____ Extract provided

Balb/c recipients were lethally irradiated with 8 Gy split into 2 doses, 4 hours apart. To induce GVHD, 5×106 TCD-BM (C57BL/6) together with 0.5−1×106 Tcon were injected into recipient mice via tail vein on day 0. In the experiments involving Treg, 5×106 TCD-BM were co-injected with 5×105 Treg cells on day 0 followed by 1×106 Tcon on day 2. Transplanted animals were kept in autoclaved cages with antibiotic water (sulfamethoxazole-trimethropim, Shein Pharmaceutical). Clinical GVHD scoring was based on activity, posture, weight loss, skin lesions, and fur changes (ruffled versus normal).

In vivo and ex vivo Bioluminescence Imaging

In vivo bioluminescence imaging (BLI) was performed as previously described [3]. Briefly, mice were injected intraperitoneally with luciferin (150 µg/g body weight) and imaged ten minutes later with an IVIS Spectrum charge-coupled device (CCD) imaging system (Xenogen). Images were analyzed with Living Image software (Xenogen) and Igor Pro Carbon (Wavemetrics).

In vivo CFSE Proliferation Assay

CFSE proliferation analysis was performed using CellTrace™ CFSE Cell Proliferation Kit (Invitrogen). Tcon were labeled with 5 µM CellTrace™ CFSE in PBS for 5 min at 37°C, quenched by addition of cold RPMI (Invitrogen) with 10% FCS, and washed 4 times to remove excess CFSE. CFSE-labeled Tcon together with 5×106 TCD-BM were injected into lethally irradiated Balb/c mice on day 0. On day 3, CFSE staining of donor T cells isolated from spleen and lymph nodes was analyzed by FACS.

Mixed Leukocyte Reaction (MLR)

Irradiated (30 Gy) Balb/c splenocytes (stimulators) were plated together with allogeneic Tcon (responders) at a 2∶1 ratio and different doses of Treg isolated from either WT or Lag-3−/− mice. Following incubation for 96 hours, cells were pulsed with 1 µCi/well of [3H]-thymidine and thymidine incorporation was measured with a Wallac Betaplate counter (Perkin-Elmer).

Statistical Analysis

Statistical analyses were performed with GraphPad Prism software. The log-rank test was used to compare differences in animal survival. Two way ANOVA was used to compare curves for the whole body BLI experiments. All other comparisons were performed with the 2-tailed Student t test and P≤0.05 was considered statistically significant.

________

◆ Work order A ◆
Print the passage from the mouse GVHD methods, starting with "Mixed Leukocyte Reaction" and going on through "Betaplate counter (Perkin-Elmer).".
◆ Work order B ◆
Name every statistical test that the methods section on the GVHD mouse experiments says was used.
◆ Work order C ◆
Go on with the methods section on the GVHD mouse experiments from the point where it stops.
The entries that come after this text are not needed.

____ Record excerpts

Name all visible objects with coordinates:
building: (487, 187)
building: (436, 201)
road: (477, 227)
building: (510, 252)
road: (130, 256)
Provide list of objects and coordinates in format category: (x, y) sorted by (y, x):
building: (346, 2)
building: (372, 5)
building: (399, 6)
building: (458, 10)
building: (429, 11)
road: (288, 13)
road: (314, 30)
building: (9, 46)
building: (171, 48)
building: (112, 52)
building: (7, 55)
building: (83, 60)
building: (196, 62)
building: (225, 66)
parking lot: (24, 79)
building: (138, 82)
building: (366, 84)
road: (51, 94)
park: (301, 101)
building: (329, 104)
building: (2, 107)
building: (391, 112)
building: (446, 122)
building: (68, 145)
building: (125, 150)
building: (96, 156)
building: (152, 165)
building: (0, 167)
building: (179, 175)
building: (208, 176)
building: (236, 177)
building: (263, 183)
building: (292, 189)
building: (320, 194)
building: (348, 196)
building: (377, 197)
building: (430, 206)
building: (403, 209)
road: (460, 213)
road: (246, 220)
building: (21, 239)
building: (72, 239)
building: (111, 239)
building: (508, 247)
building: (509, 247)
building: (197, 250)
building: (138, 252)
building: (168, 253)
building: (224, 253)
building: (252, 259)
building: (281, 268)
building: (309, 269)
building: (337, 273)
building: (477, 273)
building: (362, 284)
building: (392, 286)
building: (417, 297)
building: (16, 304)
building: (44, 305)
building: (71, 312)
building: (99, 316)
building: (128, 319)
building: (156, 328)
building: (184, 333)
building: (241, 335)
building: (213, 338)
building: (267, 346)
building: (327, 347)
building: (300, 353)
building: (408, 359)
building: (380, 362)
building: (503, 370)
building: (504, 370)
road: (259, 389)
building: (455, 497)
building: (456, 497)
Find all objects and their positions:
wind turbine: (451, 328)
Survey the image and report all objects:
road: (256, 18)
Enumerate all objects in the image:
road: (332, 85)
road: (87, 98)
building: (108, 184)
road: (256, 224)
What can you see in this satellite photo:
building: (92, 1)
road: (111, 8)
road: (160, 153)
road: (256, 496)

________

◆ Answer space A ◆
Mixed Leukocyte Reaction (MLR)

Irradiated (30 Gy) Balb/c splenocytes (stimulators) were plated together with allogeneic Tcon (responders) at a 2∶1 ratio and different doses of Treg isolated from either WT or Lag-3−/− mice. Following incubation for 96 hours, cells were pulsed with 1 µCi/well of [3H]-thymidine and thymidine incorporation was measured with a Wallac Betaplate counter (Perkin-Elmer).

◆ Answer space B ◆
- Log-rank test
- Two way ANOVA
- 2-tailed Student t test

◆ Answer space C ◆
Results

Lag-3 is Up-regulated on Activated T Cells

Previous work from our laboratory has demonstrated that the first three days after transplantation are critical for the initiation of GVHD by donor-derived alloreactive T cells [25]. During the first several days following transplantation, T cells infiltrate secondary lymphoid organs, interact with host APCs, become activated, proliferate, and differentiate into effector T cells. Lag-3 expression is up-regulated on the surface of T cells immediately after their activation in vitro (Fig. 1A). Therefore, we examined whether similar up-regulation of Lag-3occurs in vivo after transplantation. To determine the expression pattern of Lag-3 on donor T cells, lethally irradiated Balb/c (H-2Kd) recipients were transplanted with 1×106 conventional CD4+ and CD8+ T cells (Tcon) together with 5×106 TCD-BM from C57BL/6 (H-2Kb) donors. Lymph nodes (LN) and spleen were harvested at various time points for analysis. Lag-3 expression was detected by day 2 on donor derived T cells infiltrating the spleen and day 3 in LNs, and increased over the next two days with maximum expression observed on day 4, with approximately 50% of splenic and 40% of nodal donor T cells expressing Lag-3. By day 7, in agreement with the in vitro data, fewer T cells expressed Lag-3 on their surface.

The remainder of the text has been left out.